Problem - Print the line containing "COMPARISONS OF OUR" and every later line of the records. Keep each one exactly as given, ending with the last.
Entries supplied Block Start
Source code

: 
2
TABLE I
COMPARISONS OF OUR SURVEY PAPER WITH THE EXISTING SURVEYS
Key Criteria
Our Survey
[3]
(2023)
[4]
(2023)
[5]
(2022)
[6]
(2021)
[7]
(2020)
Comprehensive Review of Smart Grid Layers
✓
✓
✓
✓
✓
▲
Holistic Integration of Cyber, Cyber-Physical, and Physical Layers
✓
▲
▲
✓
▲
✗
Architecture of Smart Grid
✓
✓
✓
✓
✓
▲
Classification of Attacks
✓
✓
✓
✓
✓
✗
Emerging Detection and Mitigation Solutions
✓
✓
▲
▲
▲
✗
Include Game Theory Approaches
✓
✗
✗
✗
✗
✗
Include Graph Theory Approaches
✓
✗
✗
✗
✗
Entries supplied Block End
Finished task -
COMPARISONS OF OUR SURVEY PAPER WITH THE EXISTING SURVEYS
Key Criteria
Our Survey
[3]
(2023)
[4]
(2023)
[5]
(2022)
[6]
(2021)
[7]
(2020)
Comprehensive Review of Smart Grid Layers
✓
✓
✓
✓
✓
▲
Holistic Integration of Cyber, Cyber-Physical, and Physical Layers
✓
▲
▲
✓
▲
✗
Architecture of Smart Grid
✓
✓
✓
✓
✓
▲
Classification of Attacks
✓
✓
✓
✓
✓
✗
Emerging Detection and Mitigation Solutions
✓
✓
▲
▲
▲
✗
Include Game Theory Approaches
✓
✗
✗
✗
✗
✗
Include Graph Theory Approaches
✓
✗
✗
✗
✗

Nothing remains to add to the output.